Paul McCartney released McCartney II in 1980. Now, 40 years later, he releases McCartney III. For someone with hits in five different decades (yeah, Elvis did that, but he was dead for two of them), it’s not likely he’s going to fail with this one. My favorite is Kiss of Venus, but check out the amazing blues guitar work on Long Tailed Winter Bird. This is classic McCartney unleashed, rock, blues, jazz, Beatles, and orchestration, sometimes all at once. Seize the Day sounds like classic late-60’s Beatles. He’s 79 years old and still plucking away like a master. You might not like all the tracks, but the album is worthy.
Badfinger: No Matter What: Revisiting the Hits is probably the weakest of this group. You might not immediately remember the name, but you’ve certainly heard their music, even if it was only the Brady Bunch doing a cover of Day After Day on their first album. One of the problems is most of the band is dead. Like Greenfields, having a different singer do a cover of one of Badfinger’s past hits isn’t a problem, but more like Alice Cooper, it’s the strange mix of styles that kind of sinks the album. Some sound deliberately tinny, 60’s British mono throwbacks. Some sound ethereal and Pink Floyd-ish. Some, because you know the song so well, just don’t sound right, as happens when – well, when someone remakes a favorite song in a very different style. Sometimes it’s done very right, such as The Art of McCartney (If you doubt Cooper’s talent, check out his Eleanor Rigby). This time, the greatness just doesn’t come together.
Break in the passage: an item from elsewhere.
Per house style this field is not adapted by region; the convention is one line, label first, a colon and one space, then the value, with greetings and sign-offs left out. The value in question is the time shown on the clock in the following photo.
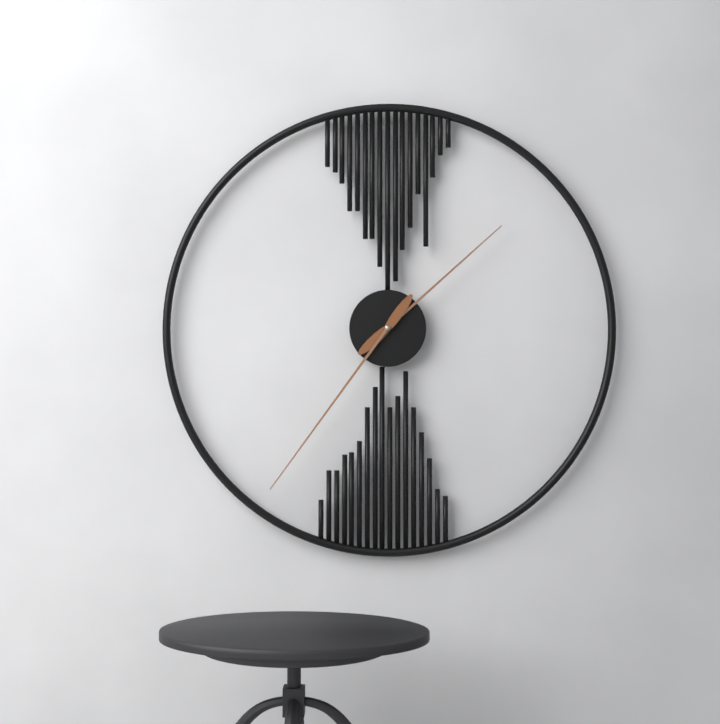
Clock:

Peter Frampton hits his 50th year as a solo artist this year (he’s been in bands since the age of 12). His newest release is an instrumental cover album entitled Frampton Forgets the Words, an easy way to release old material. Imagine you’re at a massive outdoor concert – a rock festival somewhere, and you’re walking around the grassy fields picking your way through people, and there’s some really awesome band on stage playing a 50-minute instrumental improv and it’s just a groovy background soundtrack to your life. That’s exactly what this album is. Nothing sticks out, it’s just the perfect background music for your life, somewhat familiar and comforting without you really knowing why.
If you know the artists, give these a try. If you don’t know the artists, give them a try anyway. You might just find you missed something good.